> WHAT IS BEING ASKED
Word for word, please restate each record and pass over the pictures.

== DATA SECTION ==

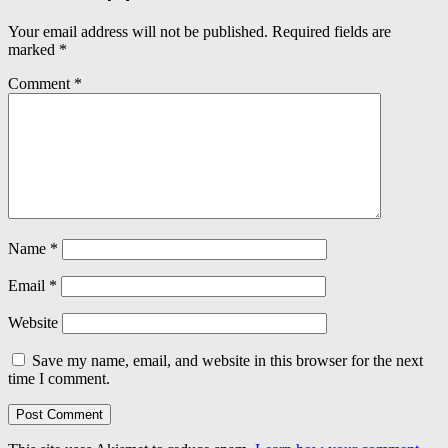
Your email address will not be published.
Required fields are
marked
*
Comment
*
Name
*
Email
*
Website
Save my name, email, and website in this browser for the next
time I comment.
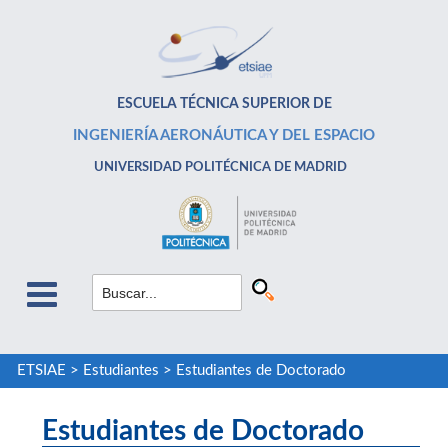
ESCUELA TÉCNICA SUPERIOR DE
INGENIERÍA AERONÁUTICA Y DEL ESPACIO
UNIVERSIDAD POLITÉCNICA DE MADRID
ETSIAE
>
Estudiantes
>
Estudiantes de Doctorado
Estudiantes de Doctorado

===

> EXERCISE SOLUTION
Your email address will not be published.
Required fields are
marked
*
Comment
*
Name
*
Email
*
Website
Save my name, email, and website in this browser for the next
time I comment.
ESCUELA TÉCNICA SUPERIOR DE
INGENIERÍA AERONÁUTICA Y DEL ESPACIO
UNIVERSIDAD POLITÉCNICA DE MADRID
ETSIAE
>
Estudiantes
>
Estudiantes de Doctorado
Estudiantes de Doctorado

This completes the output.